Click here to flash read.
We propose a novel approach to translate unpaired contrast computed
tomography (CT) scans to non-contrast CT scans and the other way around.
Solving this task has two important applications: (i) to automatically generate
contrast CT scans for patients for whom injecting contrast substance is not an
option, and (ii) to enhance the alignment between contrast and non-contrast CT
by reducing the differences induced by the contrast substance before
registration. Our approach is based on cycle-consistent generative adversarial
convolutional transformers, for short, CyTran. Our neural model can be trained
on unpaired images, due to the integration of a multi-level cycle-consistency
loss.
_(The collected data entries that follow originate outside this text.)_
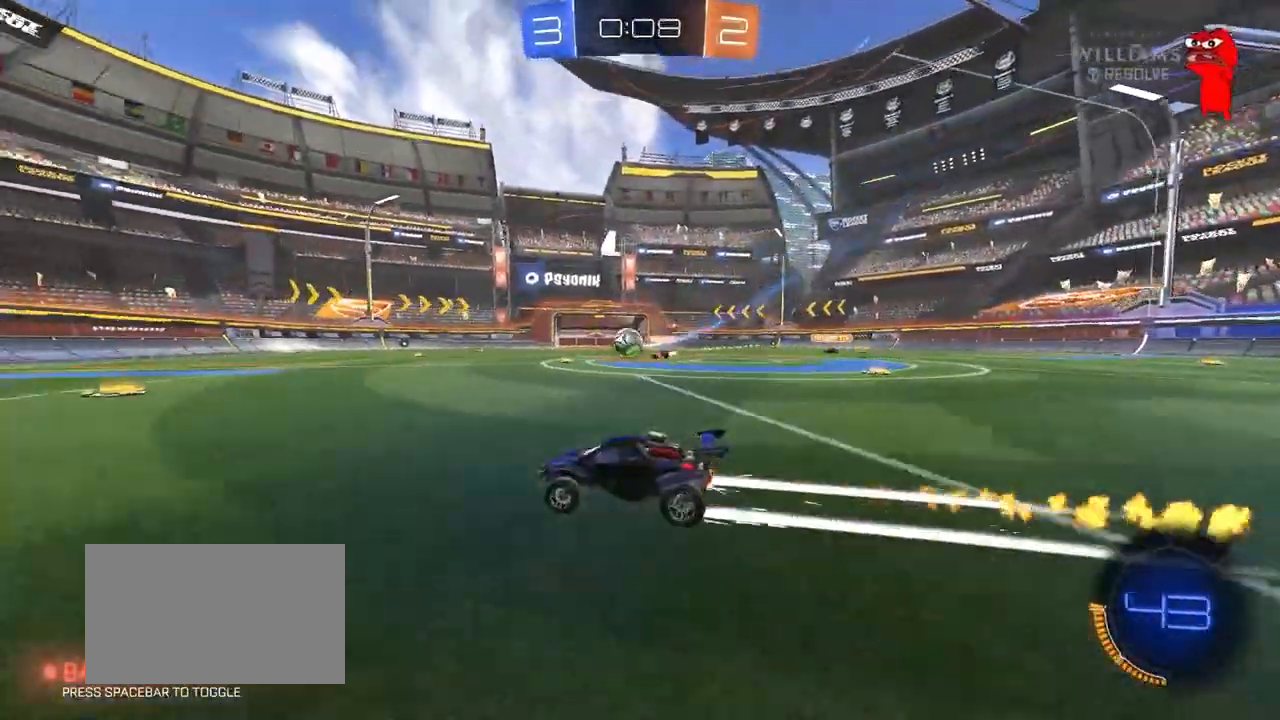
{"keys": ["w"], "mouse": [], "mouse_move": "still", "events": [[267, "mouse_left", "down"], [317, "d", "down"], [367, "mouse_left", "up"], [417, "d", "up"]]}
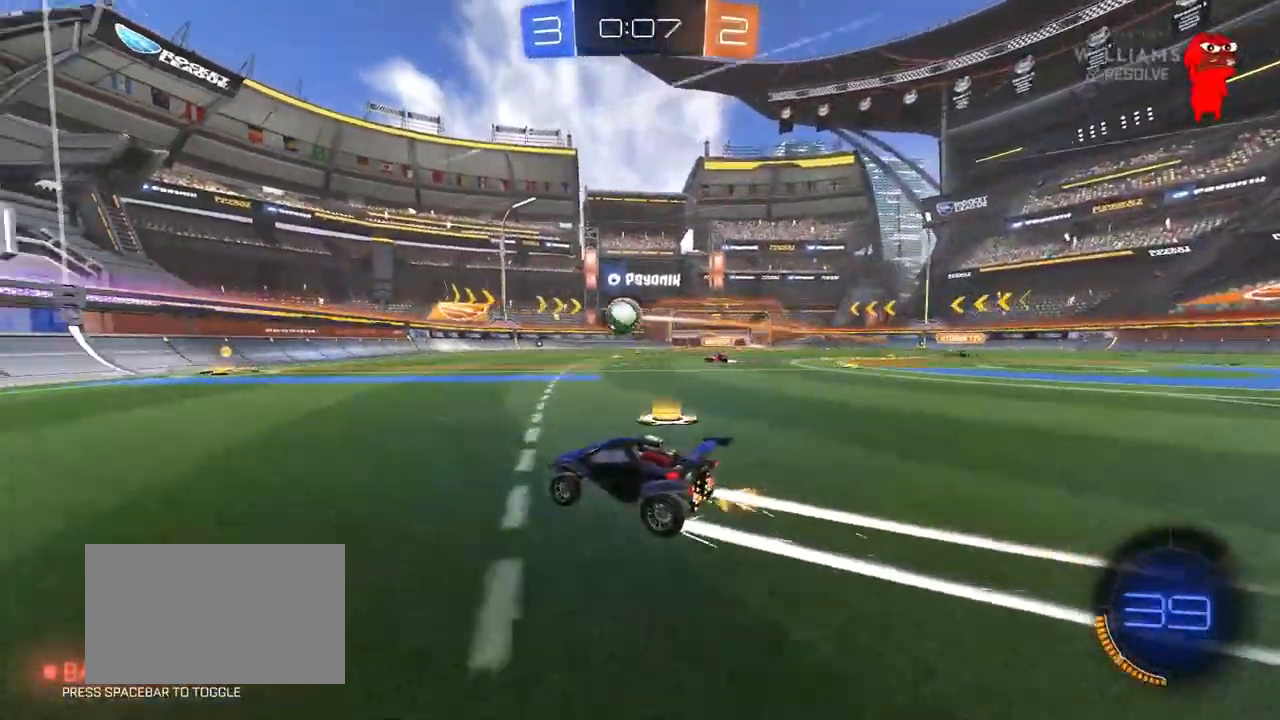
{"keys": ["w"], "mouse": ["left"], "mouse_move": "still", "events": [[183, "d", "down"], [233, "d", "up"], [233, "mouse_left", "down"]]}
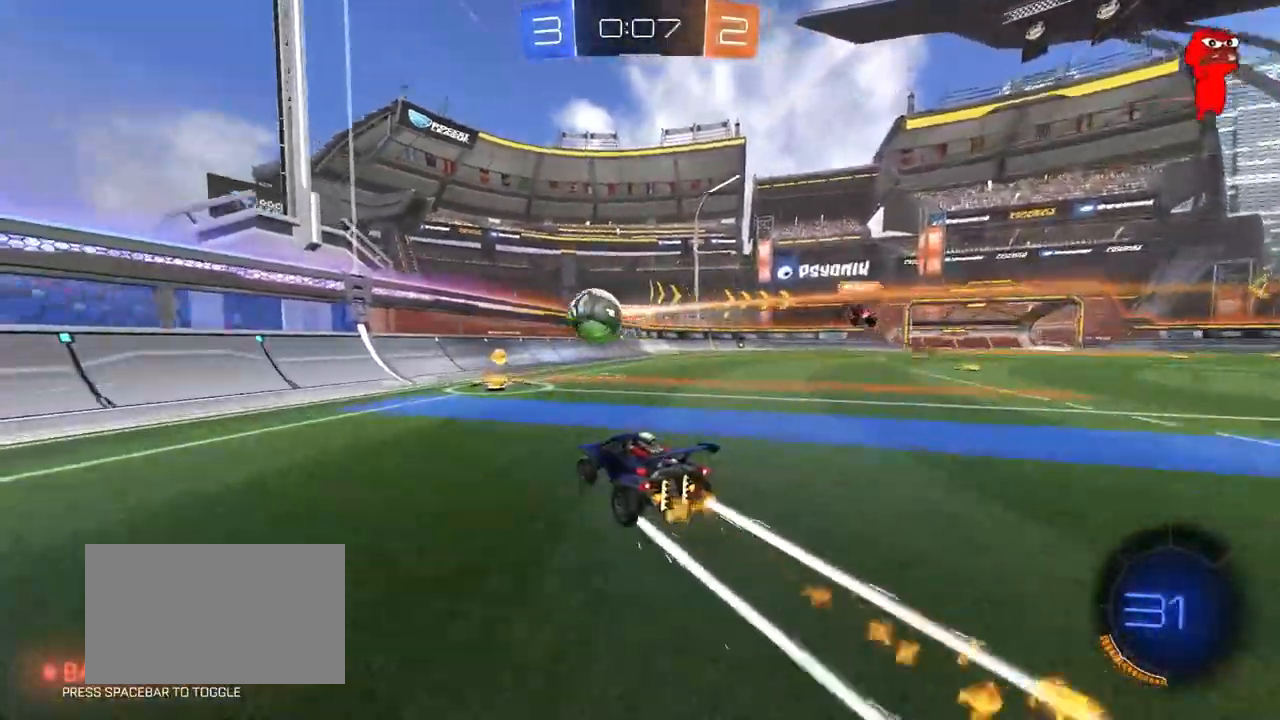
{"keys": ["a", "w"], "mouse": [], "mouse_move": "still", "events": [[17, "mouse_left", "up"], [167, "a", "down"], [167, "shift", "down"], [300, "shift", "up"]]}
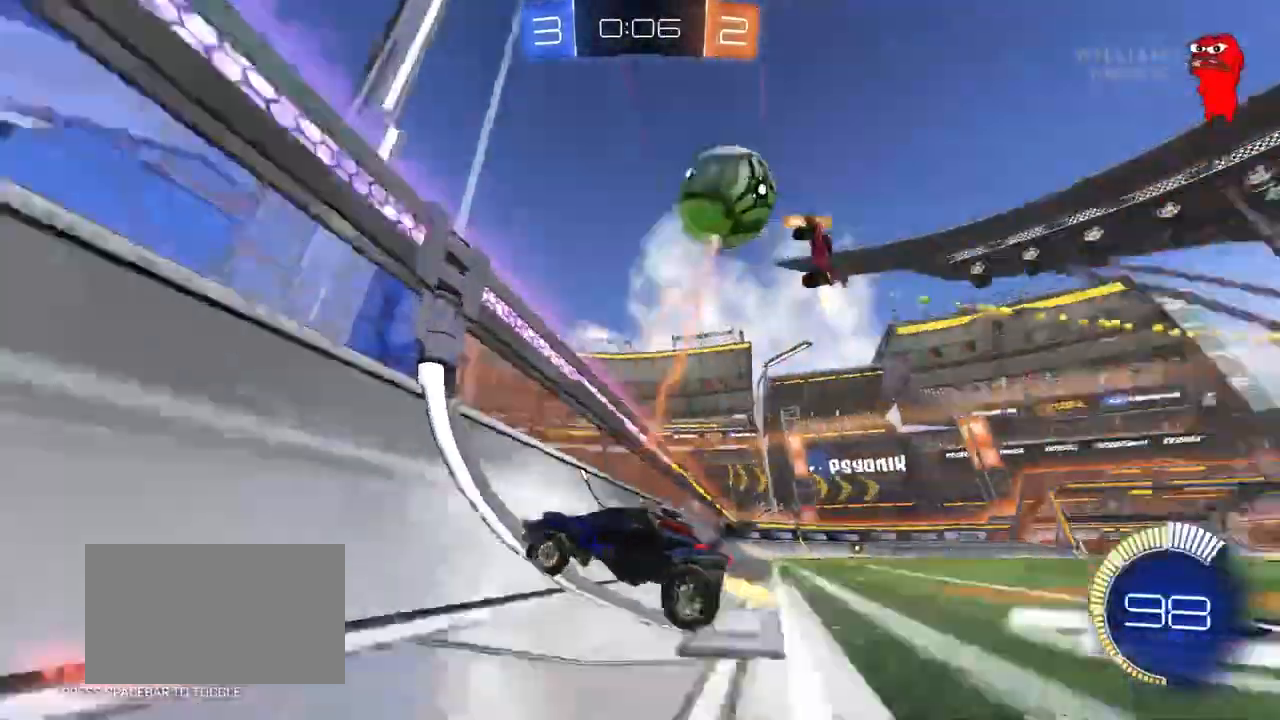
{"keys": ["a", "w"], "mouse": [], "mouse_move": "still", "events": [[367, "shift", "down"], [417, "shift", "up"]]}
Aside from the standard cycle-consistency loss applied at the image
level, we propose to apply additional cycle-consistency losses between
intermediate feature representations, which enforces the model to be
cycle-consistent at multiple representations levels, leading to superior
results. To deal with high-resolution images, we design a hybrid architecture
based on convolutional and multi-head attention layers. In addition, we
introduce a novel data set, Coltea-Lung-CT-100W, containing 100 3D triphasic
lung CT scans (with a total of 37,290 images) collected from 100 female
patients (there is one examination per patient). Each scan contains three
phases (non-contrast, early portal venous, and late arterial), allowing us to
perform experiments to compare our novel approach with state-of-the-art methods
for image style transfer. Our empirical results show that CyTran outperforms
all competing methods. Moreover, we show that CyTran can be employed as a
preliminary step to improve a state-of-the-art medical image alignment method.